My grandparents had, and still have in their 80’s, a love of the outdoors. Not the kind of outdoors with steep rock faces and rushing rapids that seem to be more in vogue today. They love the back yard, with its lush soft beds of St. Augustine grass, neatly edged beds full of beautiful blooming impatiens, vinca, ziennas, the new plants Mama Dot had found at the nursery to experiment with this year, and always a well tended beautifully productive garden. These were never monotonous, boring vegetable gardens. We were always allowed to choose new things from the seed catalog to try out new types of tomatoes, new “burpless” cucumbers, beans growing on trellises, and occasionally my optimistic grandparents would plant strawberries or watermelon seeds from our afternoon snack. Sometimes Mama Dot and Grandpa’s rows were perfectly weeded dirt rows with mulch running down them and in other years the rows were narrow strips of dirt with grass runners to walk down so that our feet didn’t get so dirty. All aspects of the back yard had to be watered, weeded, mowed and groomed to perfection in the morning.
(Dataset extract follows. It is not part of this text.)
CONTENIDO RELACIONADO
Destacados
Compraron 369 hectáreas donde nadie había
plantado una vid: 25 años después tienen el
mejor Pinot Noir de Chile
That way, by the time the heat of the day combined with the high humidity and made those wonderful afternoon thundershowers, we could sit on the cleanly swept backporch in the swing, lower those big rolled up bamboo blinds so the rain didn’t come up on the porch, and enjoy the cool breeze that came with the rain.
Now I am grown, I have children that I feel need to have memories like this, things that we as modern consumers with more disposable income seem to delegate away. We buy “homemade” preserves at the grocery and farmers markets, we have landscape services that rush in in a flurry and clean up the yard so fast my children may never know what a weed looks like, and sprinkler systems set on automatic timers. But sometime in January when the cold is creeping into your bones and the days seem gray and it seems like spring will never come, the satisfaction that comes from pulling a Mason jar out of the cabinet full of summertime cannot be bought or marketed. I got to help pick the cucumbers, tomatoes, and beans from the garden and was carefully and patiently tutored on the best size cucumber to pickle and when things looked their ripest. At the height of summer, we collected so many vegetables that they had creeped into bowls on the kitchen table, countertops and every meal. It became common at my grandmother’s house to have sliced tomatoe with breakfast, lunch and dinner. This is when the “giving phase” of the garden began, it becomes a practice like sending Christmas cards. Anyone that has shown you a kindness or generosity you repay by gifting the fruits from the garden. Some southerners only lock their cars to keep neighbors from leaving them more tomatoes. After we had eaten and gifted our fill, we canned.
Cucumbers would soak in water with alum for 2 days, everything had to be perfectly prepared, and then the hard, hot(even in the air conditioning) job would begin. Jars needed to be sterilized, pickles cooked with pickling spices, figs with sugar and lemon boiled till the sauce thickens, green beans and tomatoes blanched, and then the intricate pressure cooker, whose purpose remains a mystery to me, and you leave them to cool. Leaving the tired cooks hoping and praying that when we returned, all the dots in the lids would be popped down(sealed).
I recently started canning, part hobby, part necessity because my family’s whole share at our local organic farm co-op was more than we could eat week to week and my sister in law bought a house with a rather large fig tree. It is funny how things like hot, boiling water sterilizing Mason jars and the pungent smell of vinegar and pickling spices are bringing comfort to my kitchen and for me, are making my house more of a home.